Per le imprese agricole, il carburante non è un accessorio ma una necessità primaria per l’irrigazione e la lavorazione dei terreni. Battaglia sottolinea che il problema del caro gasolio agricolo a Ragusa non è più episodico, bensì strutturale. Le misure nazionali, infatti, non hanno prodotto benefici reali. Poiché il gasolio agricolo gode già di accise ridotte, i tagli temporanei applicati ai carburanti per autotrazione non hanno inciso sui costi sostenuti dagli agricoltori.
Inoltre, questa pressione economica colpisce duramente le aziende a conduzione familiare. I margini di guadagno si assottigliano pericolosamente a causa del contemporaneo rincaro delle materie prime. Senza interventi concreti, la competitività dell’intero pilastro economico ragusano rischia un crollo definitivo.
Il consigliere Battaglia ritiene dunque indispensabile una mobilitazione che coinvolga amministrazioni, parlamentari e associazioni di categoria. Solo un’azione coordinata può portare la questione sui tavoli regionali e nazionali con la necessaria autorevolezza. L’agricoltura rappresenta l’identità e il presidio del nostro territorio e merita tutele specifiche.
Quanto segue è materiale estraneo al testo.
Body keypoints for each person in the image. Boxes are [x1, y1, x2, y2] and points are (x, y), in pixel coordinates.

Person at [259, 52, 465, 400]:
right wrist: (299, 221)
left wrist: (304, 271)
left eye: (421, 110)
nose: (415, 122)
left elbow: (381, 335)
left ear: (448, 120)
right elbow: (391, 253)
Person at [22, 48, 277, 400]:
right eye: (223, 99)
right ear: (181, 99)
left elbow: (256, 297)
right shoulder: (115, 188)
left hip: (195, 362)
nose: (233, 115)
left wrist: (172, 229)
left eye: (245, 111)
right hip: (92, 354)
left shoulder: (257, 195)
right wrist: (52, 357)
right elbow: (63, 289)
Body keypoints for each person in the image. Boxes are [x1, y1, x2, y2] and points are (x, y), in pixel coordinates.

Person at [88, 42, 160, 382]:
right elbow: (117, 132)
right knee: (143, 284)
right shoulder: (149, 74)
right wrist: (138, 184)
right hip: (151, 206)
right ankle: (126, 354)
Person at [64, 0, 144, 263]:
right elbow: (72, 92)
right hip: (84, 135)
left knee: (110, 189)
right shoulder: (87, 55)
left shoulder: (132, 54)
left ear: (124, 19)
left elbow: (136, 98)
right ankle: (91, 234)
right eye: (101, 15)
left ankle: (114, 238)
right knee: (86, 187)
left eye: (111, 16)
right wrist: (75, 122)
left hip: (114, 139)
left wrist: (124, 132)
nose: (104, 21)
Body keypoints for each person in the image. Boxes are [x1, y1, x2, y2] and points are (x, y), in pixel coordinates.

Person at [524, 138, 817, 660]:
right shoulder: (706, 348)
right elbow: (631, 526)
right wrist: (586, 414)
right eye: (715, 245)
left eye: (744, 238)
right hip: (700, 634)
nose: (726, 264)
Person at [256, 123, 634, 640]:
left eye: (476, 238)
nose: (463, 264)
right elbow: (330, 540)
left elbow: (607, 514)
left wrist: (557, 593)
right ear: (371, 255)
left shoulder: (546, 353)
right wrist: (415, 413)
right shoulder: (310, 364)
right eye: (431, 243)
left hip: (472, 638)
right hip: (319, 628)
A conclusione del suo intervento, Salvatore Battaglia ha affidato a una dichiarazione diretta il senso della sua preoccupazione: «Il prezzo del gasolio agricolo sta diventando insostenibile e rischia di mettere in ginocchio un settore che è il cuore pulsante della nostra economia. Non possiamo restare fermi mentre le aziende soffrono. Serve un’azione politica unitaria, forte e immediata. Solo facendo quadrato possiamo sperare di ottenere risposte concrete e salvaguardare il futuro della nostra agricoltura».